O CINEMA EXPERIMENTAL DE WALT DISNEY

Miguel Carqueija

 

Resenha de “Fantasia” (Fantasy), animação de longa-metragem. Walt Disney Productions, Estados Unidos, 1940. Produção: Walt Disney. Apresentação: Deems Taylor. Participação da Orquestra Filarmonica de Filadelfia regida por Leopold Stokowski. Diretores das sequências: Wilfred Jackson, James Algar, David Hand, Hamilton Luske, Ben Sharpsteen, Norman Ferguson e Samuel Armstrong.

 

O que terá levado Walt Disney, após o sucesso monumental de “Branca de Neve e os Sete Anões” (1937), a se arriscar numa aventura que seria no mínimo dificilmente compreendida pelo público e pela crítica? Creio que por ser ele um gênio, estar à frente de sua época, dispor de temperamento audacioso e amar a música dos mestres.

“Fantasia” é um filme de experimentações que mistura cenas ao vivo com animações. A idéia básica é interpretar com imagens o que a melodia sugere e para tal oito peças clássicas foram selecionadas.

“Tocata e fuga em ré menor”, de Bach, é um ensaio de cinema puro, onde as imagens são aleatórias e apenas acompanham a música com seus movimentos. É interessante mas o filme inteiro não poderia ser assim.

“Suíte Quebra-Nozes” é o conhecido balé de Tchaikovski. Em vez da lenda do Rei Rato, porém, o que se vê é uma encantadora vinheta com elementais e habitantes marinhos, com impressionantes detalhes da animação mais delicada e estética, “o máximo em desenho”, como disse uma vez meu pai.

“O aprendiz de feiticeiro”, de Dukas, traz o Camundongo Mickey na sua estréia em longa-metragem. É a conhecida (e mostrada de forma engraçadíssima) história do personagem que libera forças que depois não sabe controlar. Não falta uma sátira à megalomania, com Mickey sonhando que controla as forças do universo.

“Sagração da Primavera”, de Stravinsky, pode até ter inspirado Spielberg. É a história da Terra até a época dos dinossauros. O ponto alto é a terrível luta entre o tiranossauro e o estegossauro.

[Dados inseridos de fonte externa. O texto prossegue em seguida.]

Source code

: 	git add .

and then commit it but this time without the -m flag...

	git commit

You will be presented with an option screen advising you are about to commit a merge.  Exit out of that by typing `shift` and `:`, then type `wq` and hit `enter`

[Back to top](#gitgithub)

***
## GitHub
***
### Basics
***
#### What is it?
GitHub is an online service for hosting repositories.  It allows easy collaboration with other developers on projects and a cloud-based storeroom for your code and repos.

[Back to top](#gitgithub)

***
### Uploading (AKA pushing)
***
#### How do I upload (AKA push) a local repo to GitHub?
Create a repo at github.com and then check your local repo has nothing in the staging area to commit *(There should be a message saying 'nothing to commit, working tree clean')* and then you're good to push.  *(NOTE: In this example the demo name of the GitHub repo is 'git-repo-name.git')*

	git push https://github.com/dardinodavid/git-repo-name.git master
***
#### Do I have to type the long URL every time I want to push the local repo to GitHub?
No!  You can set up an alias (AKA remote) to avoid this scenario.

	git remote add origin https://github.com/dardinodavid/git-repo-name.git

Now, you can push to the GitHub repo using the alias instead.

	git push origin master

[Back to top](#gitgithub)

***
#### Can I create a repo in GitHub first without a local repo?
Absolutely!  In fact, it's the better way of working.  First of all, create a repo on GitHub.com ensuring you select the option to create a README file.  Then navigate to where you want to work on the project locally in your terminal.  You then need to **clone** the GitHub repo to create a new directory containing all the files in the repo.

“Sinfonia pastoral”, de Beethoven, serve de base a uma vinheta mitológica que me parece o arco mais fraco de “Fantasia”, assim mesmo com sequências interessantes.

Já a “Dança das horas” de Ponchielli apresenta aspectos hilariantes ao colocar como dançarinos avestruzes, hipopótamos, elefantes e jacarés.

“A noite no Monte Calvo”, de Mussorgsky, é uma peça terrificante sobre a noite de Walpurgis, ou sabá demoníaco — uma sequência de puro terror.

O mal, porém, é quebrado pela sublime “Ave Maria” de Schubert. Uma procissão segue em meio à maravilhosa melodia em honra à Mãe de Jesus Cristo.

Com esta demonstração de fé cristã Walt Disney encerra esta obra-prima inesquecível.

 

Rio de Janeiro, 12 de janeiro de 2018.